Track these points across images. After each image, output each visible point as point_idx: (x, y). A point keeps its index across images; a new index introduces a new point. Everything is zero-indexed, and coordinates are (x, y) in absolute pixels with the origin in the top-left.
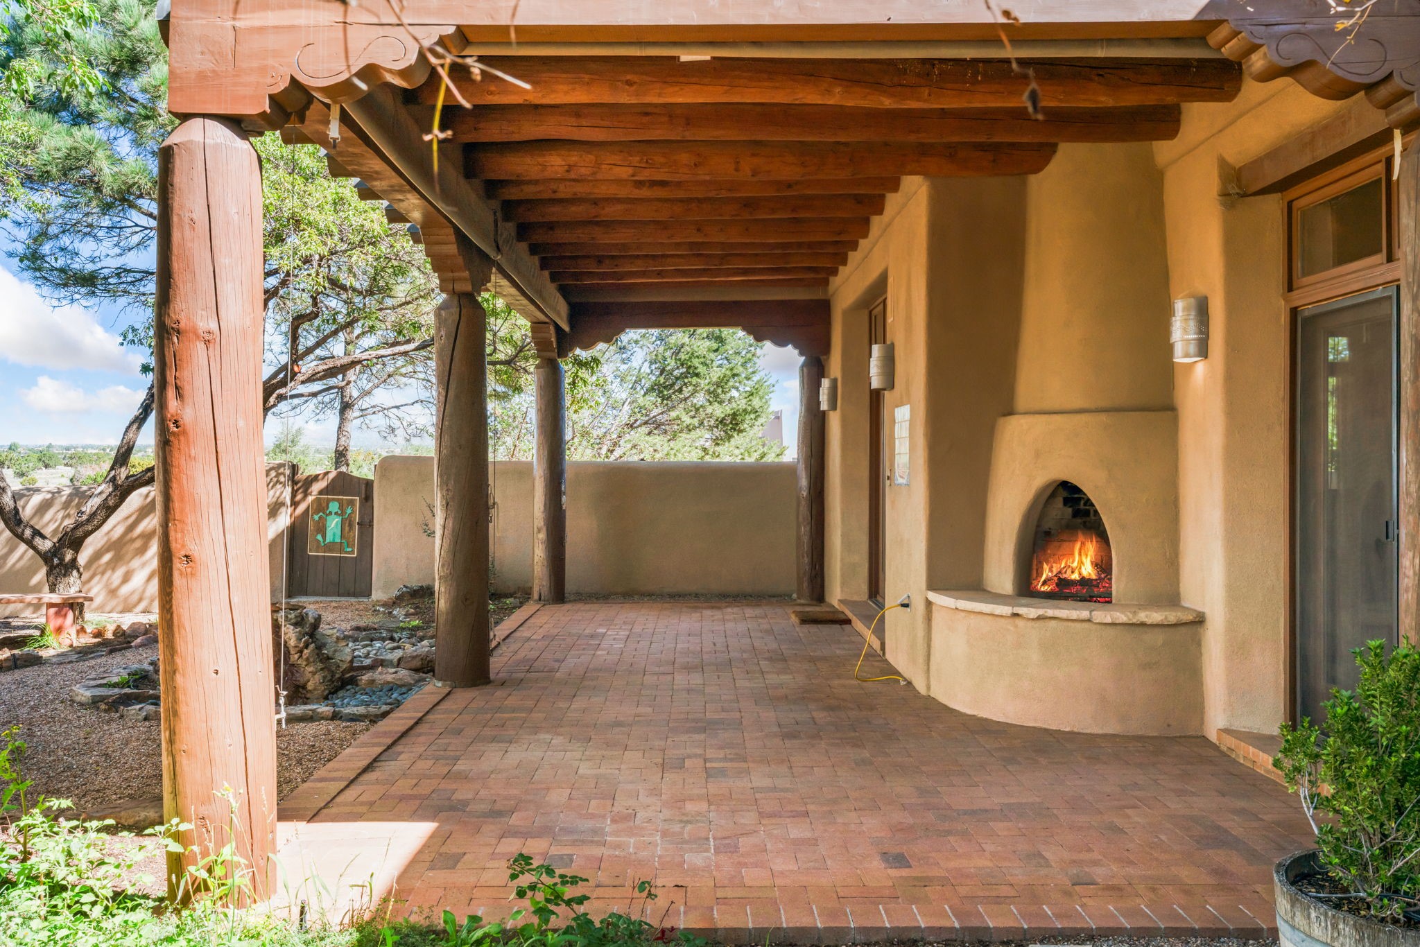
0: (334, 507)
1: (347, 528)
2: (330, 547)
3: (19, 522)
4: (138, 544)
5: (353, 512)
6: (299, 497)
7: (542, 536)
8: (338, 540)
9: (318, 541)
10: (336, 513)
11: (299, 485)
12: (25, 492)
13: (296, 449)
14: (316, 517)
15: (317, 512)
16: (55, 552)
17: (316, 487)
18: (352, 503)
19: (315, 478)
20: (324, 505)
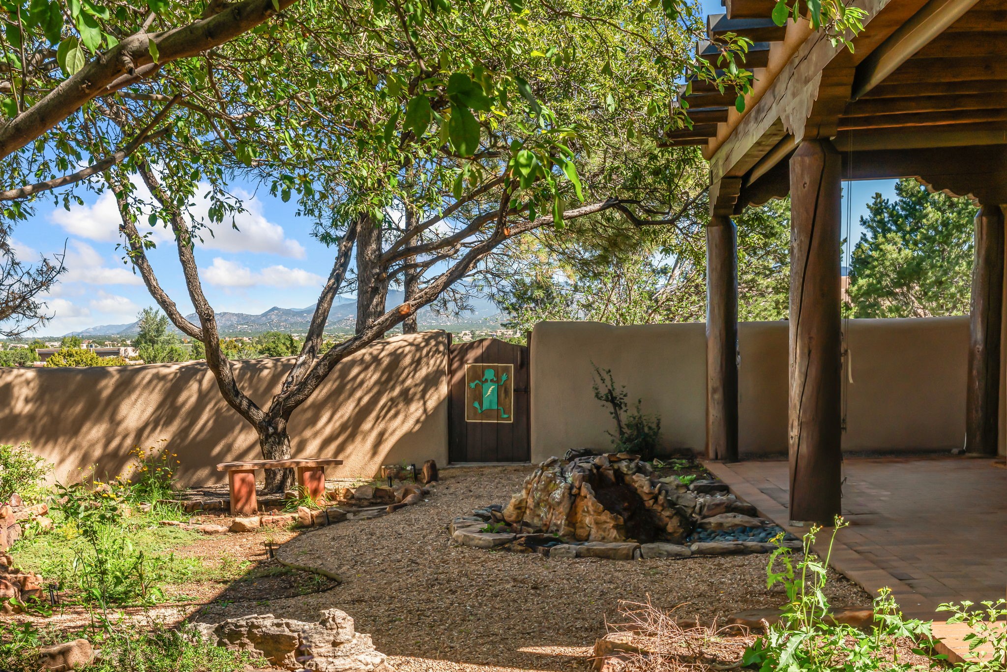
0: (489, 374)
1: (503, 395)
2: (486, 414)
3: (237, 393)
4: (309, 414)
5: (508, 378)
6: (455, 365)
7: (718, 396)
8: (495, 407)
9: (475, 408)
10: (492, 381)
11: (456, 353)
12: (199, 367)
13: (162, 338)
14: (473, 385)
15: (472, 380)
16: (269, 421)
17: (471, 355)
18: (506, 370)
19: (471, 346)
20: (480, 372)
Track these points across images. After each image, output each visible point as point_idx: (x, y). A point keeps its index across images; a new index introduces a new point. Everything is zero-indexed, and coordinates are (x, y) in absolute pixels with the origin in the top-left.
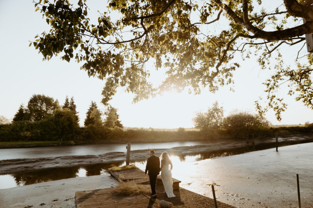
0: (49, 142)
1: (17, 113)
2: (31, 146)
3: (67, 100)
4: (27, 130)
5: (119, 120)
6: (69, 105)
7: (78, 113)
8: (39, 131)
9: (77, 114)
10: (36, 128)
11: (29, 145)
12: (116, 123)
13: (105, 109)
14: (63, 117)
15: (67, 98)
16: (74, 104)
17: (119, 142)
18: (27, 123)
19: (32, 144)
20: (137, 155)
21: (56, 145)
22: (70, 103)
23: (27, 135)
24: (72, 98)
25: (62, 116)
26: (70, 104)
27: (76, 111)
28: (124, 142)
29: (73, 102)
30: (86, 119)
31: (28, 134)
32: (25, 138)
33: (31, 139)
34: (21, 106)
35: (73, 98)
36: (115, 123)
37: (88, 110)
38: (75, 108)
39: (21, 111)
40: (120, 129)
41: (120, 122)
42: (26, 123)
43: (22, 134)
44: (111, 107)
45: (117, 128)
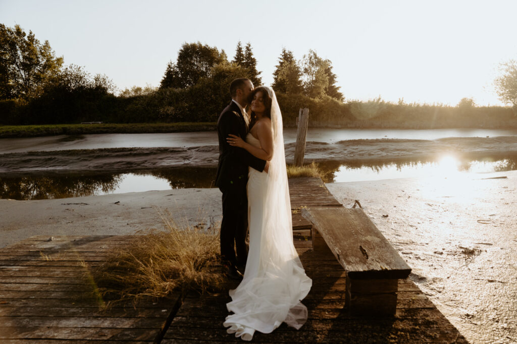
0: (201, 124)
1: (163, 79)
2: (171, 129)
3: (240, 50)
4: (170, 104)
5: (336, 85)
6: (243, 60)
7: (260, 73)
8: (186, 105)
9: (258, 77)
10: (184, 99)
11: (167, 127)
12: (328, 90)
13: (304, 62)
14: (226, 79)
15: (240, 47)
16: (252, 57)
17: (329, 125)
18: (170, 92)
19: (173, 127)
20: (354, 150)
21: (212, 128)
22: (245, 56)
23: (169, 112)
24: (248, 46)
25: (225, 77)
26: (246, 58)
27: (255, 70)
28: (340, 126)
29: (250, 54)
30: (274, 84)
31: (170, 110)
32: (166, 118)
33: (175, 119)
34: (169, 66)
35: (250, 46)
36: (325, 89)
37: (277, 66)
38: (254, 65)
39: (169, 73)
40: (332, 100)
41: (338, 88)
42: (168, 93)
43: (162, 110)
44: (316, 58)
45: (328, 99)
◇ ◇ ◇
WHAT YOU NEED TO DO
Retype the lines above word for word, starting at the very first line and ending at the line that contains "20: (480, 372)", with both ends included. Leave the pictures out of your copy.

SOLUTION BELOW
Track these points across images. After each image, output each visible point as point_idx: (x, y). A point keeps its index across images; a new index introduces a new point. Everything is zero-indexed, and coordinates are (x, y) in absolute pixels with the origin in the top-left.
0: (334, 507)
1: (347, 528)
2: (330, 547)
3: (19, 522)
4: (138, 544)
5: (353, 512)
6: (299, 497)
7: (542, 536)
8: (338, 540)
9: (318, 541)
10: (336, 513)
11: (299, 485)
12: (25, 492)
13: (296, 449)
14: (316, 517)
15: (317, 512)
16: (55, 552)
17: (316, 487)
18: (352, 503)
19: (315, 478)
20: (324, 505)
0: (489, 374)
1: (503, 395)
2: (486, 414)
3: (237, 393)
4: (309, 414)
5: (508, 378)
6: (455, 365)
7: (718, 396)
8: (495, 407)
9: (475, 408)
10: (492, 381)
11: (456, 353)
12: (199, 367)
13: (162, 338)
14: (473, 385)
15: (472, 380)
16: (269, 421)
17: (471, 355)
18: (506, 370)
19: (471, 346)
20: (480, 372)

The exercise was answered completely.